From blind taste tests of $50 glasses of wine versus $5 glasses (some very interesting findings there, by another intellectual prankster), to the the Can You Tell If This Painting Was Done By An Abstract Expressionist or an Elephant? tests, here are some situations in which we cannot fall back on the "wisdom of crowds" (the jury's still out on the ontology of that "wisdom") or "experts."
I say: the hell with it. So it turns out I liked the $5 wine more than the $50 stuff. Big effing deal if I actually prefer the elephant's work to Jackson Pollack (or someone closer to an elephant's style). And why should you care if you you're not supposed to like Ravel's Bolero more than Schubert's Trout Quintet?
Quoting Robert Anton Wilson, "Like what you like, enjoy what you enjoy, and don't take crap from anyone!"
5 comments:
Great blog, as always. I might reread that wonderful book, "A Test of Poetry" by Louis Zukofsky, soon. Would anyone like to join me in this project?
Thanks, Daddy Wags.
I would do a reading of Zuk w/you but am currently chest-deep in a (no kidding) 1300 page history of West Coast poetry, for which I will write a review; a few conspiracy books; researching challenging territory of alternative economic ideas; an ongoing study of avant literary techniques and movements and their adherents; and yet another re-reading of Rorty. Among other things.
Have you tried Craig's List for a local salon, run by you? You'd be a natural. And you'd get to interact with humans incarnate. There ought to be para-UC Riverside freaks who have a lot to say residing not far from you?

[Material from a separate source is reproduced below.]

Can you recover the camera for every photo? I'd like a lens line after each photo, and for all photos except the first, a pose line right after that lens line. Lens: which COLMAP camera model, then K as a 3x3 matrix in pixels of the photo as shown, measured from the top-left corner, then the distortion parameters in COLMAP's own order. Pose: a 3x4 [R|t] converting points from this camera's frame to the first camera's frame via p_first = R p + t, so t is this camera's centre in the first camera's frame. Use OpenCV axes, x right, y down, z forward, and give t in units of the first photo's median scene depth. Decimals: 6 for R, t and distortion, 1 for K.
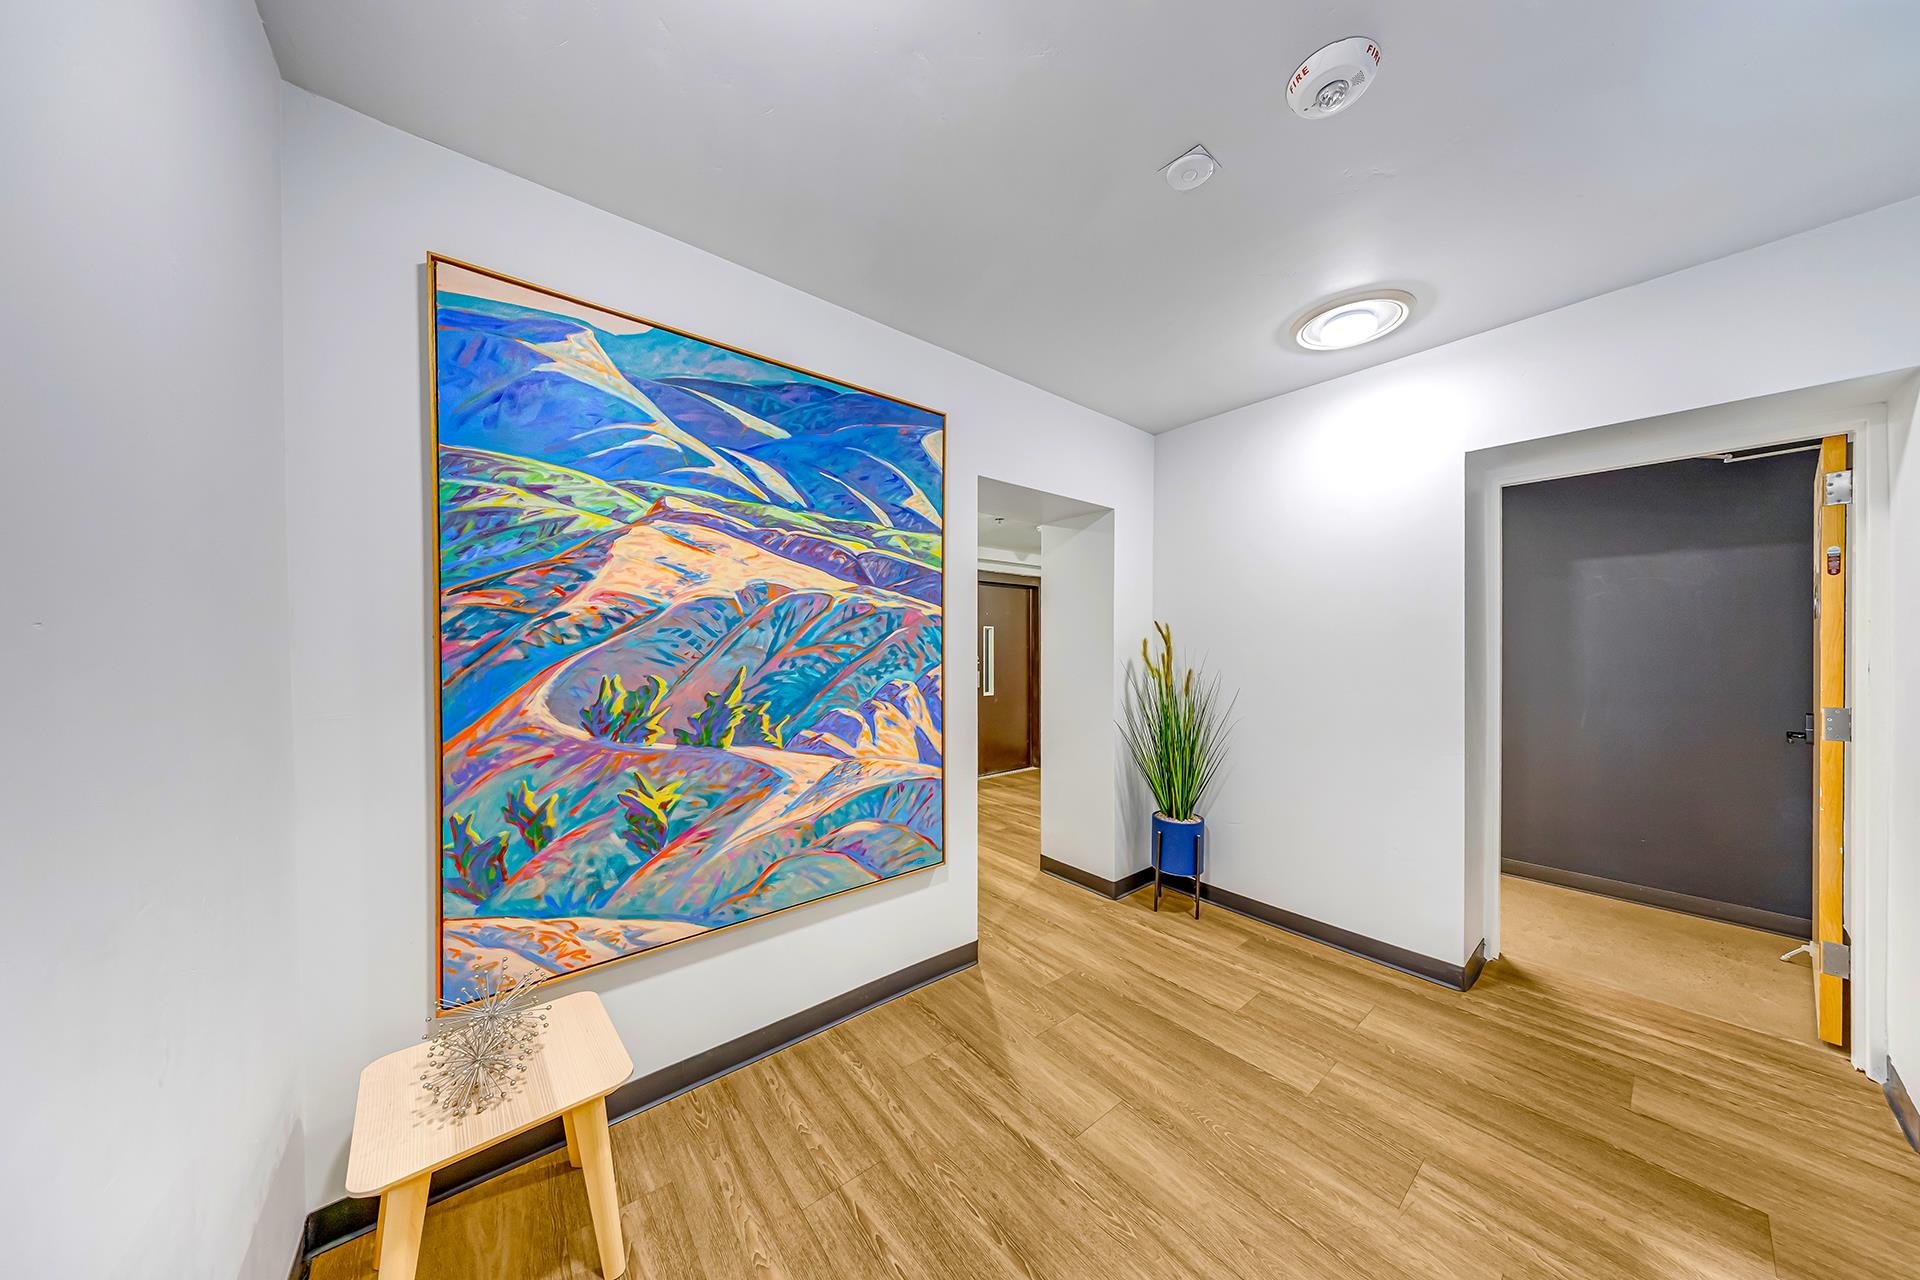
lens RADIAL K [[581.5, 0, 959.6], [0, 581.5, 649.4], [0, 0, 1]] dist [-0.000057, 0.000013]
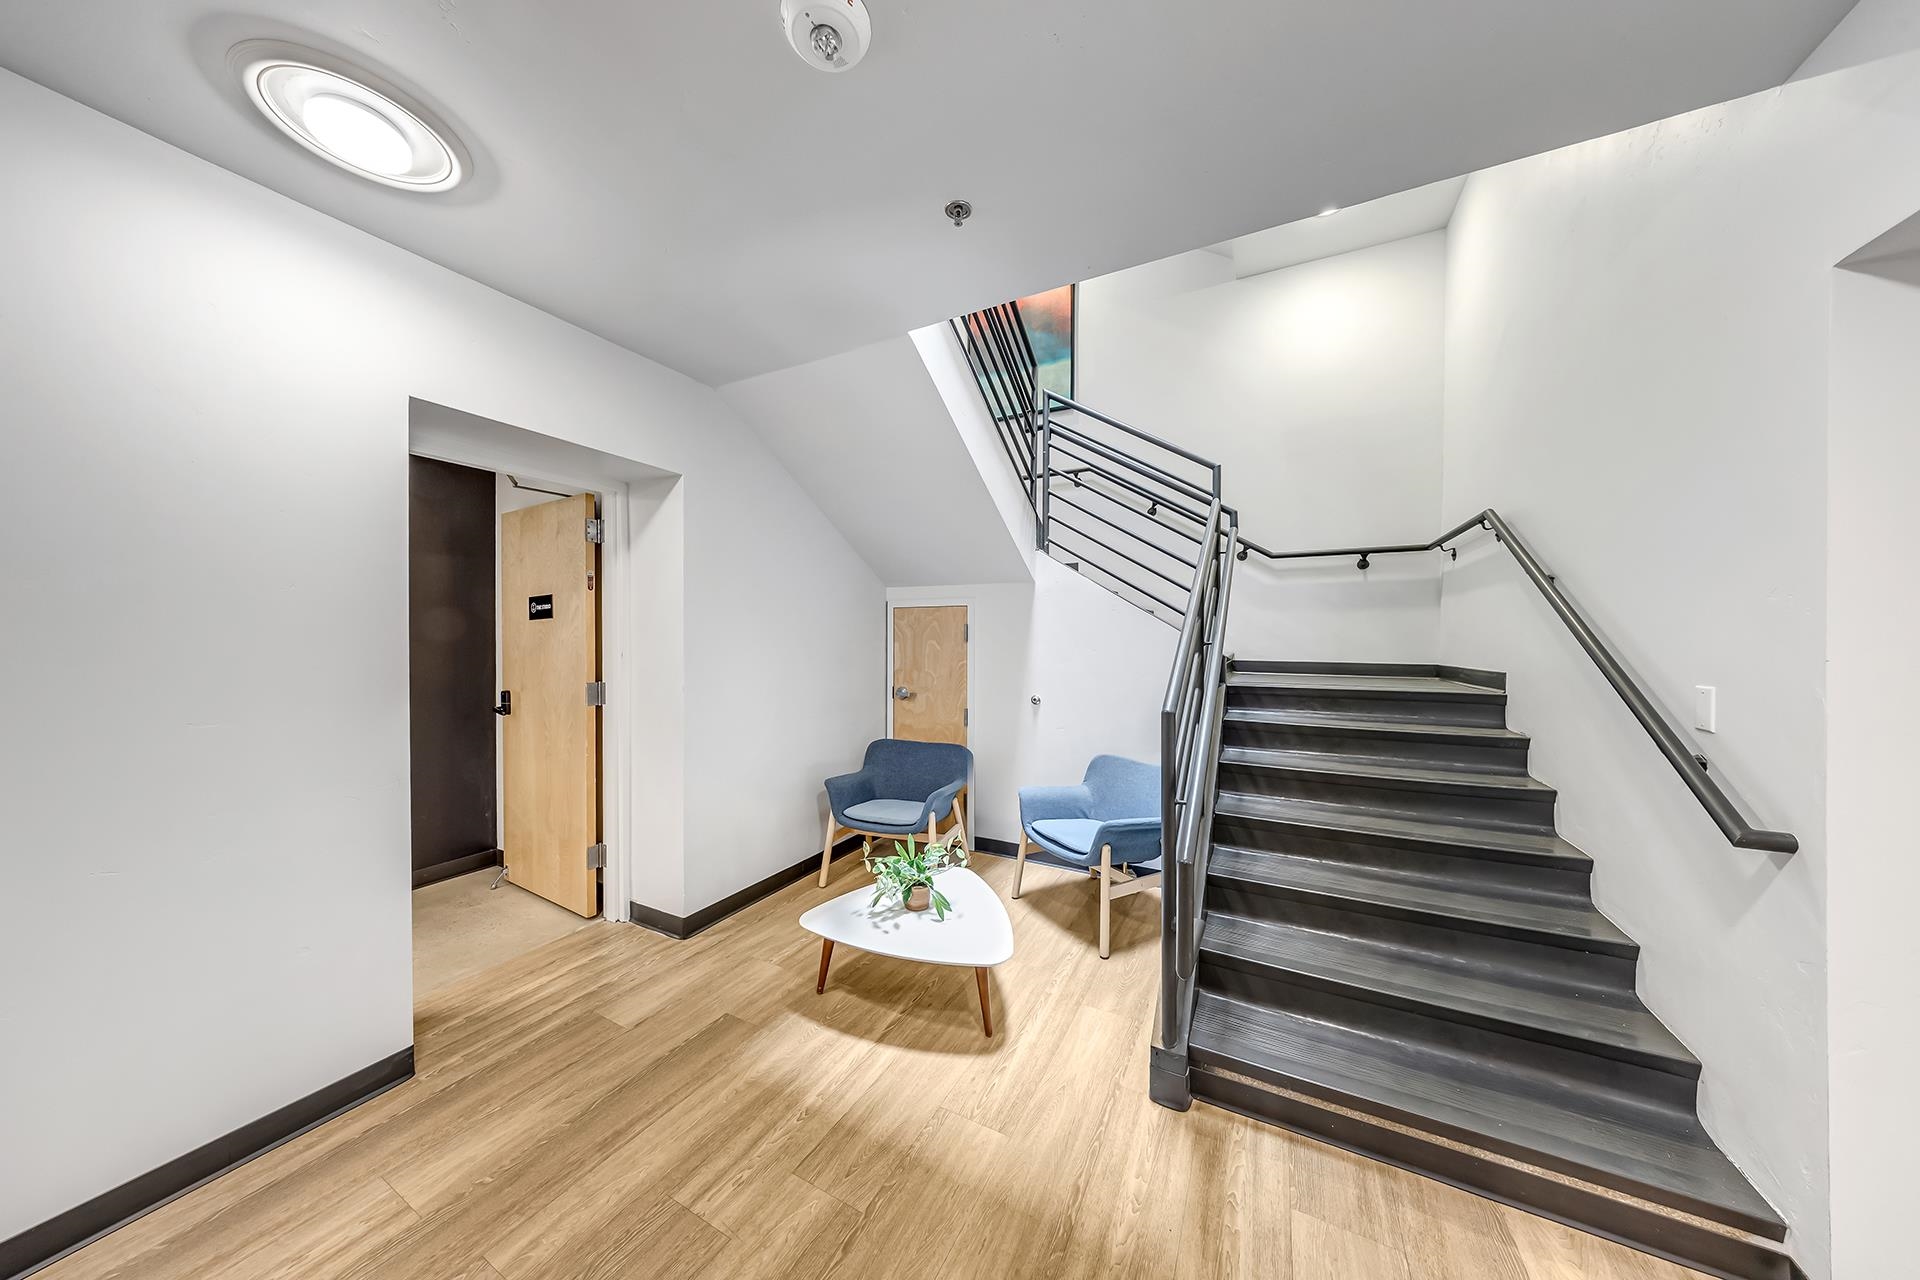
lens RADIAL K [[581.5, 0, 964.4], [0, 581.5, 633.7], [0, 0, 1]] dist [-0.000057, 0.000013]
pose [[-0.384713, 0.008922, 0.922993, -0.202861], [0.002984, 0.999960, -0.008422, -0.006938], [-0.923031, -0.000486, -0.384724, 0.766587]]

This is so true but you say it with such eloquence. I think at some point literature can become name brand. For example a smaller blog and a New York Times article can have the same concept (and even be from the same author without the people noticing) however the New York Times article will be appreciated more because of the name. I agree with liking what you like and not because of it's apparent popularity. Wonderful blog post!
Jeez, thanks Dianne!
Yes: this phenomena of reacting automatically to a sign rather than the thing in itself: we all do this to some extent, I assume. I know I do. But as a part of zen or mindfulness or whatever you wanna call it, I try to NOT react, and instead, pause, mentally step back and see if I can perceive in something like a naive way. When I'm successful at it I feel like I've been INVOLVED in something, even if ever-so-slight a thing.
I would guess this is related to creativity in some way, but it's only a guess. What other ways can we make ourselves THINK for ourselves?
Thanks for your suggestions, Dr. Johnson.